[Problema a resolver] Reproduza sem alterações o trecho do texto sobre o recurso de inconstitucionalidade entre "Em 6 de Fevereiro" e "objecto do recurso.", inclusive.

Em 6 de Fevereiro de 2007, foi proferida decisão sumária, pela qual o Tribunal
decidiu, ao abrigo do disposto no artigo 78º-A, nº 1, da LTC, não tomar
conhecimento do objecto do recurso.
Foi utilizada a seguinte fundamentação:
«1. Da análise da peça processual indicada pela recorrente como sendo aquela na
qual suscitou a questão de inconstitucionalidade (artigo 75º-A, nº 2, parte
final, da LTC) – designadamente das passagens expressamente referidas no
requerimento de interposição de recurso –, resulta que não se verifica um dos
requisitos do recurso interposto: a suscitação, durante o processo, da questão
de inconstitucionalidade, de modo processualmente adequado perante o tribunal
que proferiu a decisão recorrida (artigos 70º, nº 1, alínea b), e 72º, nº 2, da
LTC).
Durante o processo, no recurso interposto para o Supremo Tribunal de Justiça,
limita-se a recorrente, por um lado, a sustentar que “interpretação diversa” da
por si sustentada do preceito legal em causa violaria a Constituição – não
especificando, pela positiva, a interpretação considerada inconstitucional; e,
por outro, a remeter para a “jurisprudência que fez vencimento no acórdão
recorrido” sem, mais uma vez, a especificar.
Ora, se, por um lado, «enunciar a dimensão que se pretende ver sindicada
consiste sempre na definição, pela positiva, do contexto situacional que, na
perspectiva seguida, tornará a sua aplicação inconstitucional e não, conforme
facilmente se concederá, na indicação da única interpretação tida por
constitucionalmente possível, para assim excluir todas as demais» (Acórdão do
Tribunal Constitucional nº 509/06, não publicado); por outro, «o cumprimento do
ónus a que se refere o artigo 72º, n.º 2, da Lei do Tribunal Constitucional não
se basta, com efeito, com a mera afirmação, perante o tribunal recorrido, de que
certa interpretação normativa, não concretizada, é inconstitucional, pois que
tal não traduz a invocação de uma verdadeira questão de inconstitucionalidade: o
preceito vai mais longe, impondo ao recorrente a delimitação dessa questão, de
forma a possibilitar ao tribunal recorrido a sua cabal compreensão e, portanto,
a sua efectiva decisão» (Acórdão do Tribunal Constitucional nº 361/2006, não
publicado).

[Dados extraídos]
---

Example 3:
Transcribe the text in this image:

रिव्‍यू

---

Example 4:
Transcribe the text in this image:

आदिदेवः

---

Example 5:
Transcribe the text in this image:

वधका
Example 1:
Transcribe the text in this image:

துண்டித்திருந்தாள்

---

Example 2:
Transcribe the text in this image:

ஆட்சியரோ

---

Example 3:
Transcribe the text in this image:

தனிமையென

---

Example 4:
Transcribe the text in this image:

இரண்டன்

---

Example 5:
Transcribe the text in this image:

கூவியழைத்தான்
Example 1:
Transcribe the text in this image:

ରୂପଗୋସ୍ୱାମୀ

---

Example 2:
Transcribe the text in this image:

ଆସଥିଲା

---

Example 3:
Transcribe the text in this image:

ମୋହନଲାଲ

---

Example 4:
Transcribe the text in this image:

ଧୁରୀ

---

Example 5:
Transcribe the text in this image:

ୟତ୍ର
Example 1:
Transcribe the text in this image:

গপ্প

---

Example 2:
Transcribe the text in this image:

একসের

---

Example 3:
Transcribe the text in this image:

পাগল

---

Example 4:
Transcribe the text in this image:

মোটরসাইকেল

[Resposta desenvolvida]
Em 6 de Fevereiro de 2007, foi proferida decisão sumária, pela qual o Tribunal
decidiu, ao abrigo do disposto no artigo 78º-A, nº 1, da LTC, não tomar
conhecimento do objecto do recurso.